Perhaps it was always inevitable that I would make my way to the films of Takashi Miike, not only because he is one of the most important names in horror today but also because his films, like David Lynch's, are often experimental, are usually drenched in surrealism and metaphor, and are constantly pushing the thresholds of the medium past their normal tolerances, all of which are elements that, in the hands of a competent artist - dare I say, auteur - like Miike, results in some truly spectacular cinema. Though his chosen grammar may contain a slightly more than healthy helping of arterial spray, Miike is a legitimate filmmaker who deserves to be taken seriously not only by the horror hounds but by serious film critics everywhere.
The Japanese precursor to (and one of the primary inspirations behind) such films as Saw and Hostel, Takashi Miike's Audition stormed onto the world's cinematic stage while the North American film industry was still trying to tell us that self-parodic films like Scream were scary. While not really a horror film, though its final act is rather horrific, Audition laid waste to many Western ideas of what was frightening and redefined what it meant for a film to be scary or disturbing.
A lonely Japanese man, Aoyama, is told by his son that he should remarry. His friend, a movie producer, offers to stage an audition that would allow Aoyama to pick and chose the kind of woman he would like to be with. Almost immediately he is drawn to Asami, even though his friend is unnerved by her and even though she seems to be lying about who she is. Aoyama and Asami begin a courtship that is awkward and charming and which, except for a few hints dropped to the audience, appears normal enough. Aoyama, it seems, is genuinely a decent man and he is more than a little ashamed of the false pretenses that brought them together. However, while he may have some skeletons lurking about his closest, they are nothing compared to Asami's, which include abuse, torture, murder and a very monstrous idea of what it means to love someone.
Unlike most horror films, Audition takes its time. Not worried about filling the screen with a constant barrage of blood and guts (Miike will do that in other films... but that's another story for another time), Audition is a slow burn. The first two acts simply smolder, laying the foundation and dropping the occasional and disconcerting hint about what might actually be going on.

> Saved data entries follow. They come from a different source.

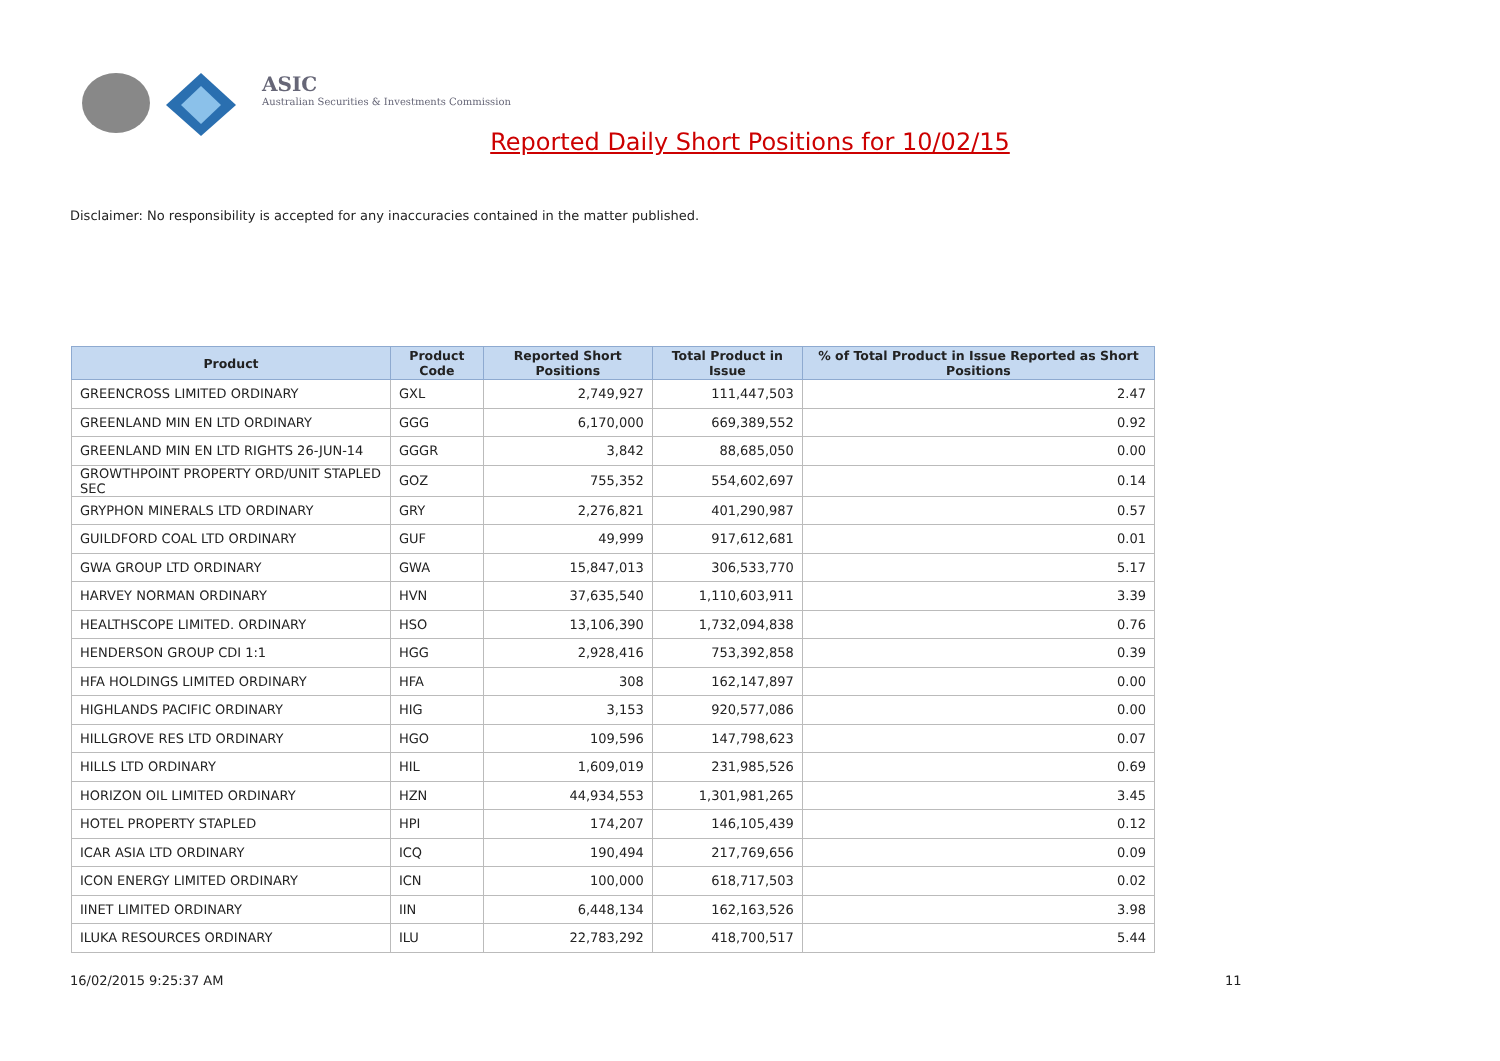ASIC
Australian Securities & Investments Commission
Reported Daily Short Positions for 10/02/15
Disclaimer: No responsibility is accepted for any inaccuracies contained in the matter published.
| Product | Product Code | Reported Short Positions | Total Product in Issue | % of Total Product in Issue Reported as Short Positions |
| --- | --- | --- | --- | --- |
| GREENCROSS LIMITED ORDINARY | GXL | 2,749,927 | 111,447,503 | 2.47 |
| GREENLAND MIN EN LTD ORDINARY | GGG | 6,170,000 | 669,389,552 | 0.92 |
| GREENLAND MIN EN LTD RIGHTS 26-JUN-14 | GGGR | 3,842 | 88,685,050 | 0.00 |
| GROWTHPOINT PROPERTY ORD/UNIT STAPLED SEC | GOZ | 755,352 | 554,602,697 | 0.14 |
| GRYPHON MINERALS LTD ORDINARY | GRY | 2,276,821 | 401,290,987 | 0.57 |
| GUILDFORD COAL LTD ORDINARY | GUF | 49,999 | 917,612,681 | 0.01 |
| GWA GROUP LTD ORDINARY | GWA | 15,847,013 | 306,533,770 | 5.17 |
| HARVEY NORMAN ORDINARY | HVN | 37,635,540 | 1,110,603,911 | 3.39 |
| HEALTHSCOPE LIMITED. ORDINARY | HSO | 13,106,390 | 1,732,094,838 | 0.76 |
| HENDERSON GROUP CDI 1:1 | HGG | 2,928,416 | 753,392,858 | 0.39 |
| HFA HOLDINGS LIMITED ORDINARY | HFA | 308 | 162,147,897 | 0.00 |
| HIGHLANDS PACIFIC ORDINARY | HIG | 3,153 | 920,577,086 | 0.00 |
| HILLGROVE RES LTD ORDINARY | HGO | 109,596 | 147,798,623 | 0.07 |
| HILLS LTD ORDINARY | HIL | 1,609,019 | 231,985,526 | 0.69 |
| HORIZON OIL LIMITED ORDINARY | HZN | 44,934,553 | 1,301,981,265 | 3.45 |
| HOTEL PROPERTY STAPLED | HPI | 174,207 | 146,105,439 | 0.12 |
| ICAR ASIA LTD ORDINARY | ICQ | 190,494 | 217,769,656 | 0.09 |
| ICON ENERGY LIMITED ORDINARY | ICN | 100,000 | 618,717,503 | 0.02 |
| IINET LIMITED ORDINARY | IIN | 6,448,134 | 162,163,526 | 3.98 |
| ILUKA RESOURCES ORDINARY | ILU | 22,783,292 | 418,700,517 | 5.44 |
16/02/2015 9:25:37 AM 11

Even when its final act does begin and Miike's trademark penchant for nerve-jangling shock images takes over the style remains surprising restrained and deliberate, especially when compared to the outright psychosis and strobe light editing of Dead or Alive, which Miike also released in 1999.
While it may sound like an exercise in sensationalism (and this is one of his less sensational efforts), it is hard to ignore Miike's mastery of the medium. In one of the film's more daring sequences, Aoyama, drugged, is thrust into a dream-like altered reality in which he hallucinates things that we as an audience are already aware of but which he himself has not yet learned. Miike, in an act of dizzying virtuosity, has crashed the walls of dramatic irony and actually used the device as a narrative point.
This brash willingness to ignore convention, coupled with a wicked and bloody sense of humour that borders on - but never completely gives itself over to - sadism, defines Miike's work and makes him an important director not only in Japanese horror but also in all of world cinema. If I were to make a comparison, I would compare Miike with Canada's own David Cronenberg since both of them feel free to use often shocking or extreme images but they use them within a very specific and metaphoric context. William Blake wrote "The road of excess leads to the palace of wisdom." While Audition may not lead to the palace of wisdom, or to any palace for that matter, its excesses and the excesses of many of Miike's films are artistically justifiable, I think, and make for a breathtaking, if somewhat unsettling, cinematic experience.